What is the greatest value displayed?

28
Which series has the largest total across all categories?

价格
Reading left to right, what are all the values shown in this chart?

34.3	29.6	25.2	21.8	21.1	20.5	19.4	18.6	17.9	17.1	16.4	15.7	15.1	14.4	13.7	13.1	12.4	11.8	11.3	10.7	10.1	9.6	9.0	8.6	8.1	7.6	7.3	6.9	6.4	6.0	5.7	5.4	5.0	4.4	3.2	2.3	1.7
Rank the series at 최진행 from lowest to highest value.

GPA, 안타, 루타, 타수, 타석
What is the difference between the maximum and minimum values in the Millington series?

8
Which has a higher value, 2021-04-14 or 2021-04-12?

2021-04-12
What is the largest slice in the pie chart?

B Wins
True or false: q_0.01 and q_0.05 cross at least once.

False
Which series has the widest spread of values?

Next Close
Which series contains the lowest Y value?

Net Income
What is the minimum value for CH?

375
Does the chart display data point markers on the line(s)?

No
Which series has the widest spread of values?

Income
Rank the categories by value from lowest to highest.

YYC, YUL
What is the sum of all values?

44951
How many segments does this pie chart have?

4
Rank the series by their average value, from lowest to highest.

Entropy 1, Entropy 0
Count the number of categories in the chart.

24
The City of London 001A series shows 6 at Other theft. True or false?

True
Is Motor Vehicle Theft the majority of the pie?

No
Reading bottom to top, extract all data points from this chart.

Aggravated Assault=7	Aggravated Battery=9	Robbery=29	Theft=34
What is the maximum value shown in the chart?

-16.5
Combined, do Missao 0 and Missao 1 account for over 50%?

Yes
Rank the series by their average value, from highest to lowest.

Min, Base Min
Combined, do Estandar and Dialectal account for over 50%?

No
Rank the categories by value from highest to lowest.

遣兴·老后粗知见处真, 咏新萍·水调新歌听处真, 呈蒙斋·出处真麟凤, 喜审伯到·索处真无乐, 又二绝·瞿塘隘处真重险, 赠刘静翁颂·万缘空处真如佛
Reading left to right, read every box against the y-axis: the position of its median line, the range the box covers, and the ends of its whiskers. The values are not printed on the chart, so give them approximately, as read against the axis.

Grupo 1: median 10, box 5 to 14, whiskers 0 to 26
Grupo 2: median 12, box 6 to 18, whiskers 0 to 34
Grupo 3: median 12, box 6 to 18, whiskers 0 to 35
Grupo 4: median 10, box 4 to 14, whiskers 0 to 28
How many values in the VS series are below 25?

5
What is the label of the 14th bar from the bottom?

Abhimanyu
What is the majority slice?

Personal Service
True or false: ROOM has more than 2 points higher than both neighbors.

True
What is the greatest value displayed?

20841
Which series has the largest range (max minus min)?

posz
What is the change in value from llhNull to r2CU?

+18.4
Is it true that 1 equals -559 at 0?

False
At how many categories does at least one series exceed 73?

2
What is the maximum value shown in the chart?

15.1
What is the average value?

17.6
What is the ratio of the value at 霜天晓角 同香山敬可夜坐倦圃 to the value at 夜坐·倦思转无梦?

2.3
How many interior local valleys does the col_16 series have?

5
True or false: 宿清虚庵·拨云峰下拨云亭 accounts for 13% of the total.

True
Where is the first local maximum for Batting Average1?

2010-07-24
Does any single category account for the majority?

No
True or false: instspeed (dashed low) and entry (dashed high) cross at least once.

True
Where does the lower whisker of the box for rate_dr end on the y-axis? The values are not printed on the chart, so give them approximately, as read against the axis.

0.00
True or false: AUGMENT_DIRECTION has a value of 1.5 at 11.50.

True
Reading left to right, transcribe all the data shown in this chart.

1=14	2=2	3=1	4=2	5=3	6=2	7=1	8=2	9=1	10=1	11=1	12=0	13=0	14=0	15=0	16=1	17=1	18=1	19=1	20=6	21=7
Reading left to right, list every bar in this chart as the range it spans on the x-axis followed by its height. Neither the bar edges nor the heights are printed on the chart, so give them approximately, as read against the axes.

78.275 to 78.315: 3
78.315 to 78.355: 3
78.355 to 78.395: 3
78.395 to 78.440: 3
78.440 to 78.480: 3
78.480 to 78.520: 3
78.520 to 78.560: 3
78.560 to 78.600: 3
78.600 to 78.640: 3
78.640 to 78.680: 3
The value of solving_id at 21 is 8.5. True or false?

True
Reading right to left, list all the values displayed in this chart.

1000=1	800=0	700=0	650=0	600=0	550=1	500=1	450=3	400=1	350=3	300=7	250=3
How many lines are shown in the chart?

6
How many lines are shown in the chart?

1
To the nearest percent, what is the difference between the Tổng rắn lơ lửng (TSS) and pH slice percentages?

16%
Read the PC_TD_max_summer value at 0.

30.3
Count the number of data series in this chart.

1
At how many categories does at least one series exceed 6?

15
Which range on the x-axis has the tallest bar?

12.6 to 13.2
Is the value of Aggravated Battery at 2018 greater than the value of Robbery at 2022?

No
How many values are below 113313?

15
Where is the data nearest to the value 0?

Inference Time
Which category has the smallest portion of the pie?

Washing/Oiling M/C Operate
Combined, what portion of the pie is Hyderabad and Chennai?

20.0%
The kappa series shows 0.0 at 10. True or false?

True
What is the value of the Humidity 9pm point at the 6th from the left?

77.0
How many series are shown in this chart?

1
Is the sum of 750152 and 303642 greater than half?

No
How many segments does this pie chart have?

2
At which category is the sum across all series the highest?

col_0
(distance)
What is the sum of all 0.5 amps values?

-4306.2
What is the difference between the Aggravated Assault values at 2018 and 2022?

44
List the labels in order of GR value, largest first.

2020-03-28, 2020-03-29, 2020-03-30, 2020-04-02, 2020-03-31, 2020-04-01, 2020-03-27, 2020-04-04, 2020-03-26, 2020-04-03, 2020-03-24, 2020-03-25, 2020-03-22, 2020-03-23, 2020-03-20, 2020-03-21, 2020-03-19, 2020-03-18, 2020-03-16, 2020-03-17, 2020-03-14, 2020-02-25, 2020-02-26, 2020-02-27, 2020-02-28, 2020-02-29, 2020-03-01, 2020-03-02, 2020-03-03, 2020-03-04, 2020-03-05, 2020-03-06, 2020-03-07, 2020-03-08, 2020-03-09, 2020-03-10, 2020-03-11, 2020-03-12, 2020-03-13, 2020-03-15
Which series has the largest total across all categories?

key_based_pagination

————

◆ Work instructions ◆
Switch every "pie chart" in the material above to "donut chart" and give all of it back with nothing else changed.

◆ Output below ◆
What is the greatest value displayed?

28
Which series has the largest total across all categories?

价格
Reading left to right, what are all the values shown in this chart?

34.3	29.6	25.2	21.8	21.1	20.5	19.4	18.6	17.9	17.1	16.4	15.7	15.1	14.4	13.7	13.1	12.4	11.8	11.3	10.7	10.1	9.6	9.0	8.6	8.1	7.6	7.3	6.9	6.4	6.0	5.7	5.4	5.0	4.4	3.2	2.3	1.7
Rank the series at 최진행 from lowest to highest value.

GPA, 안타, 루타, 타수, 타석
What is the difference between the maximum and minimum values in the Millington series?

8
Which has a higher value, 2021-04-14 or 2021-04-12?

2021-04-12
What is the largest slice in the donut chart?

B Wins
True or false: q_0.01 and q_0.05 cross at least once.

False
Which series has the widest spread of values?

Next Close
Which series contains the lowest Y value?

Net Income
What is the minimum value for CH?

375
Does the chart display data point markers on the line(s)?

No
Which series has the widest spread of values?

Income
Rank the categories by value from lowest to highest.

YYC, YUL
What is the sum of all values?

44951
How many segments does this donut chart have?

4
Rank the series by their average value, from lowest to highest.

Entropy 1, Entropy 0
Count the number of categories in the chart.

24
The City of London 001A series shows 6 at Other theft. True or false?

True
Is Motor Vehicle Theft the majority of the pie?

No
Reading bottom to top, extract all data points from this chart.

Aggravated Assault=7	Aggravated Battery=9	Robbery=29	Theft=34
What is the maximum value shown in the chart?

-16.5
Combined, do Missao 0 and Missao 1 account for over 50%?

Yes
Rank the series by their average value, from highest to lowest.

Min, Base Min
Combined, do Estandar and Dialectal account for over 50%?

No
Rank the categories by value from highest to lowest.

遣兴·老后粗知见处真, 咏新萍·水调新歌听处真, 呈蒙斋·出处真麟凤, 喜审伯到·索处真无乐, 又二绝·瞿塘隘处真重险, 赠刘静翁颂·万缘空处真如佛
Reading left to right, read every box against the y-axis: the position of its median line, the range the box covers, and the ends of its whiskers. The values are not printed on the chart, so give them approximately, as read against the axis.

Grupo 1: median 10, box 5 to 14, whiskers 0 to 26
Grupo 2: median 12, box 6 to 18, whiskers 0 to 34
Grupo 3: median 12, box 6 to 18, whiskers 0 to 35
Grupo 4: median 10, box 4 to 14, whiskers 0 to 28
How many values in the VS series are below 25?

5
What is the label of the 14th bar from the bottom?

Abhimanyu
What is the majority slice?

Personal Service
True or false: ROOM has more than 2 points higher than both neighbors.

True
What is the greatest value displayed?

20841
Which series has the largest range (max minus min)?

posz
What is the change in value from llhNull to r2CU?

+18.4
Is it true that 1 equals -559 at 0?

False
At how many categories does at least one series exceed 73?

2
What is the maximum value shown in the chart?

15.1
What is the average value?

17.6
What is the ratio of the value at 霜天晓角 同香山敬可夜坐倦圃 to the value at 夜坐·倦思转无梦?

2.3
How many interior local valleys does the col_16 series have?

5
True or false: 宿清虚庵·拨云峰下拨云亭 accounts for 13% of the total.

True
Where is the first local maximum for Batting Average1?

2010-07-24
Does any single category account for the majority?

No
True or false: instspeed (dashed low) and entry (dashed high) cross at least once.

True
Where does the lower whisker of the box for rate_dr end on the y-axis? The values are not printed on the chart, so give them approximately, as read against the axis.

0.00
True or false: AUGMENT_DIRECTION has a value of 1.5 at 11.50.

True
Reading left to right, transcribe all the data shown in this chart.

1=14	2=2	3=1	4=2	5=3	6=2	7=1	8=2	9=1	10=1	11=1	12=0	13=0	14=0	15=0	16=1	17=1	18=1	19=1	20=6	21=7
Reading left to right, list every bar in this chart as the range it spans on the x-axis followed by its height. Neither the bar edges nor the heights are printed on the chart, so give them approximately, as read against the axes.

78.275 to 78.315: 3
78.315 to 78.355: 3
78.355 to 78.395: 3
78.395 to 78.440: 3
78.440 to 78.480: 3
78.480 to 78.520: 3
78.520 to 78.560: 3
78.560 to 78.600: 3
78.600 to 78.640: 3
78.640 to 78.680: 3
The value of solving_id at 21 is 8.5. True or false?

True
Reading right to left, list all the values displayed in this chart.

1000=1	800=0	700=0	650=0	600=0	550=1	500=1	450=3	400=1	350=3	300=7	250=3
How many lines are shown in the chart?

6
How many lines are shown in the chart?

1
To the nearest percent, what is the difference between the Tổng rắn lơ lửng (TSS) and pH slice percentages?

16%
Read the PC_TD_max_summer value at 0.

30.3
Count the number of data series in this chart.

1
At how many categories does at least one series exceed 6?

15
Which range on the x-axis has the tallest bar?

12.6 to 13.2
Is the value of Aggravated Battery at 2018 greater than the value of Robbery at 2022?

No
How many values are below 113313?

15
Where is the data nearest to the value 0?

Inference Time
Which category has the smallest portion of the pie?

Washing/Oiling M/C Operate
Combined, what portion of the pie is Hyderabad and Chennai?

20.0%
The kappa series shows 0.0 at 10. True or false?

True
What is the value of the Humidity 9pm point at the 6th from the left?

77.0
How many series are shown in this chart?

1
Is the sum of 750152 and 303642 greater than half?

No
How many segments does this donut chart have?

2
At which category is the sum across all series the highest?

col_0
(distance)
What is the sum of all 0.5 amps values?

-4306.2
What is the difference between the Aggravated Assault values at 2018 and 2022?

44
List the labels in order of GR value, largest first.

2020-03-28, 2020-03-29, 2020-03-30, 2020-04-02, 2020-03-31, 2020-04-01, 2020-03-27, 2020-04-04, 2020-03-26, 2020-04-03, 2020-03-24, 2020-03-25, 2020-03-22, 2020-03-23, 2020-03-20, 2020-03-21, 2020-03-19, 2020-03-18, 2020-03-16, 2020-03-17, 2020-03-14, 2020-02-25, 2020-02-26, 2020-02-27, 2020-02-28, 2020-02-29, 2020-03-01, 2020-03-02, 2020-03-03, 2020-03-04, 2020-03-05, 2020-03-06, 2020-03-07, 2020-03-08, 2020-03-09, 2020-03-10, 2020-03-11, 2020-03-12, 2020-03-13, 2020-03-15
Which series has the largest total across all categories?

key_based_pagination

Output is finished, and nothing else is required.